[[ RECORDS FOR PROCESSING, beginning ]]

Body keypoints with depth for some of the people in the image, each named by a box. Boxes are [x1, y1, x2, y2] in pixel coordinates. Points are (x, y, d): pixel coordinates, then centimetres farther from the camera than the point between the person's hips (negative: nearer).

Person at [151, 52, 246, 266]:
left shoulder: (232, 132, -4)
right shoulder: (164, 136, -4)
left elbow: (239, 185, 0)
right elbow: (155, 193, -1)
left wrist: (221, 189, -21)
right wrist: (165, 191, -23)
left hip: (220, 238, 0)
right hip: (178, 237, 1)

[[ RECORDS FOR PROCESSING, end ]]

PROBLEM REQUIREMENTS: Copy the material above word for word, keeping every line and value unchanged.

TASK ANSWER:
Body keypoints with depth for some of the people in the image, each named by a box. Boxes are [x1, y1, x2, y2] in pixel coordinates. Points are (x, y, d): pixel coordinates, then centimetres farther from the camera than the point between the person's hips (negative: nearer).

Person at [151, 52, 246, 266]:
left shoulder: (232, 132, -4)
right shoulder: (164, 136, -4)
left elbow: (239, 185, 0)
right elbow: (155, 193, -1)
left wrist: (221, 189, -21)
right wrist: (165, 191, -23)
left hip: (220, 238, 0)
right hip: (178, 237, 1)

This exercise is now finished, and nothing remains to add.